What technology or technologies would you use to perform these DNA edits and why? I would choose CRISPR Base Editing specifically because of its safety profile in post-mitotic or sensitive cells like those found in the brain. Standard CRISPR-Cas9 (first-generation editing) creates Double-Strand Breaks, which can trigger a p53-mediated toxicity response or cause large, unintended deletions that could be catastrophic in a neural environment. Base Editing is the superior choice for a therapeutic application in Alzheimer’s research because it performs a search and replace at the single-atom level. By chemically converting the target nucleotide without ever cutting the DNA backbone, we minimize the risk of genomic instability while achieving the precise C -> T flip needed to convert the APOE4 risk allele into the protective APOE2 variant

Base editing uses a “deactivated” Cas9 (dCas9) or a nickase (nCas9) fused to a deaminase enzyme. Unlike standard CRISPR, it does not cut the DNA backbone. The process begins with targeting, where a custom-designed guide RNA leads the Base Editor complex to the precise location of the APOE SNP within the genome. Once the target is reached, the Cas9 domain performs unzipping, pulling the DNA strands apart to create a localized window of single-stranded DNA. Finally, the chemical conversion occurs; the fused deaminase enzyme physically rearranges the atoms of a specific base—for instance, converting a Cytosine into a Uracil. The cell’s natural repair machinery then recognizes this change and converts it into a Thymine (C -> T), effectively flipping the genetic switch from a risk allele to a protective one without ever creating a double-strand break.
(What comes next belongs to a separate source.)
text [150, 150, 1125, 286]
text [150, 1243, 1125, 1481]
For preparation, we must design a guide RNA with a 20bp spacer that is unique to the APOE locus. The input is typically the Base Editor protein (or mRNA) and the synthetic gRNA, delivered via lipid nanoparticles or viral vectors.
Despite its precision, the method faces a significant challenge in efficiency, as not every target cell will successfully receive the editor or undergo the chemical conversion. This results in mosaicism, a state where only a fraction of the neural population is corrected while others remain in the high-risk state. Furthermore, the technology is limited by its precision regarding bystander editing. If other identical bases (such as multiple Cytosines) are located within the narrow activity window of the deaminase enzyme, the editor may unintentionally change those nearby bases as well, potentially leading to unintended genetic modifications.